Before we can begin improving children’s services we need to understand the wellbeing levels of our children and young people. The best way to do this is to let them tell us themselves.
The wellbeing survey gathers children and young people’s views on their wellbeing, including physical activity, diet and nutrition and substance use. This information will be kept safe and confidential.
The Realigning Children’s Services programme uses the survey’s findings alongside the local authority’s administrative data on the levels of service provided to children and their families in their area. This provides a picture of how needs and service provision match.
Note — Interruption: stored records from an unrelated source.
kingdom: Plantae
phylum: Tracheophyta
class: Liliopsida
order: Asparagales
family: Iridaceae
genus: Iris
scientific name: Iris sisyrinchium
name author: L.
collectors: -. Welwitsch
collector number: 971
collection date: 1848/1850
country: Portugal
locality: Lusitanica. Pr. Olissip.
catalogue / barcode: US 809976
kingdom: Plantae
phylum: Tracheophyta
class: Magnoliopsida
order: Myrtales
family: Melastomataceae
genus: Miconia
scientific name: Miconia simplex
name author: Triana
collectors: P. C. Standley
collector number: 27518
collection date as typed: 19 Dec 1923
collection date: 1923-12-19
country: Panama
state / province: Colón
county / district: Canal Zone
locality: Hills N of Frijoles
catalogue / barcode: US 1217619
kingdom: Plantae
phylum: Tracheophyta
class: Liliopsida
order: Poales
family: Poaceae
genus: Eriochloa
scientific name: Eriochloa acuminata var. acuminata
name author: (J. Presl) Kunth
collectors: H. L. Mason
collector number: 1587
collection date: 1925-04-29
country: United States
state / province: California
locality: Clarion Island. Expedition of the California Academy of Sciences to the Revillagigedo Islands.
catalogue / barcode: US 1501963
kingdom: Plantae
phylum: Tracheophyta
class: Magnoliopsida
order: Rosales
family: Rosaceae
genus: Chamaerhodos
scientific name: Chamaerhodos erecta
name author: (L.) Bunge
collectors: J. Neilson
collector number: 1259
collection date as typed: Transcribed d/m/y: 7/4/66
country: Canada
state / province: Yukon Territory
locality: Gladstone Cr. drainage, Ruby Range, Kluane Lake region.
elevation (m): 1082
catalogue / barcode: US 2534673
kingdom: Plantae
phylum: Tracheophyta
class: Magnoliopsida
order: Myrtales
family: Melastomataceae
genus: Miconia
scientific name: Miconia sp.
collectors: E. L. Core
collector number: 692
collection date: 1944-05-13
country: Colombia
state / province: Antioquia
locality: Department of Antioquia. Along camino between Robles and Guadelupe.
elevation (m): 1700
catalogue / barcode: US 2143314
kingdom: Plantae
Two surveys will be conducted to measure children and young people’s wellbeing:
- Pupil survey of those in P5-P7
- Pupil survey of those in S1-S4 – which some local authorities may include with the national SALSUS survey.
There is currently no data being collected.
Letters will be sent to local primary and secondary schools explaining how to take part in the RCS programme.
ScotCen will produce local authority-wide reports based on the wellbeing data and how identified needs appear to be met by the CPP. Where schools have sufficient numbers of survey responses, reports on the wellbeing data can be generated at school or school cluster level.
ScotCen will adhere to statistical disclosure control measures, this means not making available variables/sub groups of less than 10 and other data protection standards and principals to avoid the potential of children.
The SALSUS-only data from S2 and S4 pupils will also be published by SALSUS as part of their standard data collection and dissemination.
CPPs will look to publish their Joint Strategic Commissioning plans.
Data linkage is the secure process of adding together different types of information about individuals from different sources. It keeps all personal information safe and confidential. Further information about data linkage is available within the Professionals section of this website.
CPPs will link information on children accessing social work services and educational additional support for learning services in relation to responses from the survey data. This will allow CPPs to understand how far their children’s services are anticipating and supporting local children and young people.
Data linkage helps us to know how well children’s services are reaching the children who may need help. We are looking for patterns in wellbeing in the community so we can improve the quality and availability of children’ services in local areas.